## Task
Filter the entries for the word "Júlia". Copy each line in which it occurs.

[Page-level text extractions]

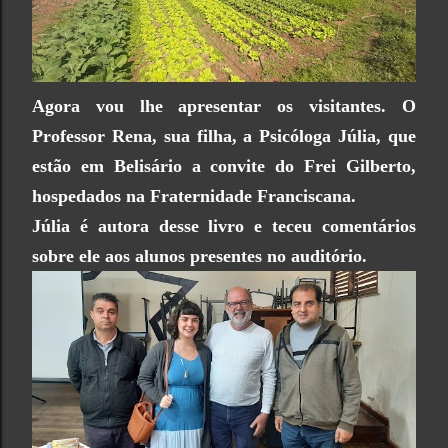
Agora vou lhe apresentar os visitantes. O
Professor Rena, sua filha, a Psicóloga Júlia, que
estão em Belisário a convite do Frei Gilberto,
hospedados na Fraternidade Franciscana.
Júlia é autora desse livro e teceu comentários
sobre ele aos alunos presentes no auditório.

## Task answer
Professor Rena, sua filha, a Psicóloga Júlia, que
Júlia é autora desse livro e teceu comentários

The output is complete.